I have had a number of interesting conversations about these topics over the past year with other international SaaS companies (titles such as partnerships, alliances, business development, sales). It is surprising how many people contact you out of the blue on LinkedIn who would like to compare notes. It is also pleasantly surprising how helpful the tech community can be when you reach out yourself.

Dataset excerpts
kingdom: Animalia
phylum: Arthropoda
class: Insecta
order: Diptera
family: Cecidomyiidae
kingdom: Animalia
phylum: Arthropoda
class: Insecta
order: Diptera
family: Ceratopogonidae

--

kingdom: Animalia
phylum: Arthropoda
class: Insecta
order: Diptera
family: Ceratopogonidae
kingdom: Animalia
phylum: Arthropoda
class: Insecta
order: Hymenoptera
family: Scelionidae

...

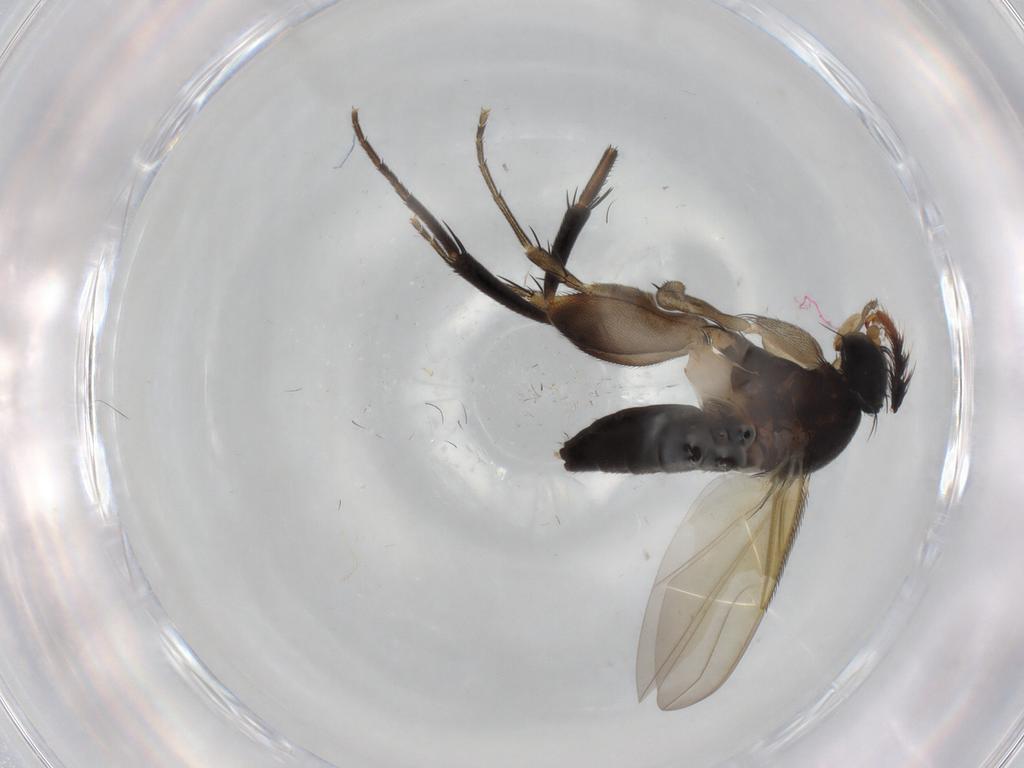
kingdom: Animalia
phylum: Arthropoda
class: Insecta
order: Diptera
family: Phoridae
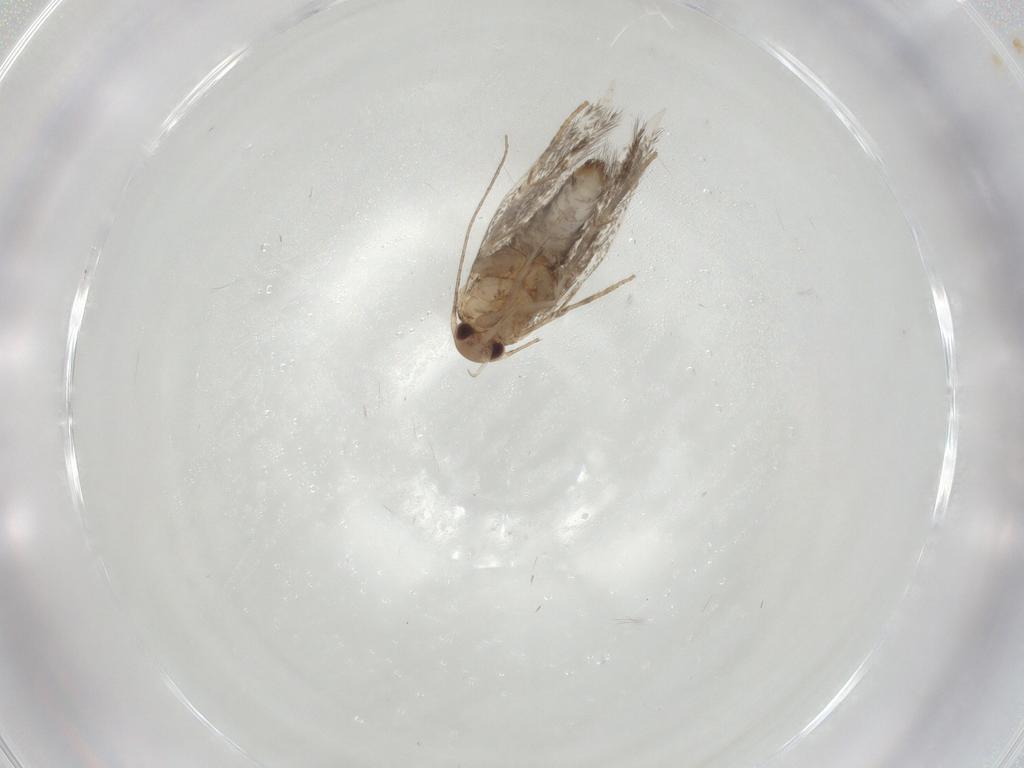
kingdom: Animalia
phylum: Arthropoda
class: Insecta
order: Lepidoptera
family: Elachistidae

Try it
Reproduce everything in the passage on networking with international SaaS companies from "I have had a" down to "reach out yourself.". None of the material matters here.

Exercise solution
I have had a number of interesting conversations about these topics over the past year with other international SaaS companies (titles such as partnerships, alliances, business development, sales). It is surprising how many people contact you out of the blue on LinkedIn who would like to compare notes. It is also pleasantly surprising how helpful the tech community can be when you reach out yourself.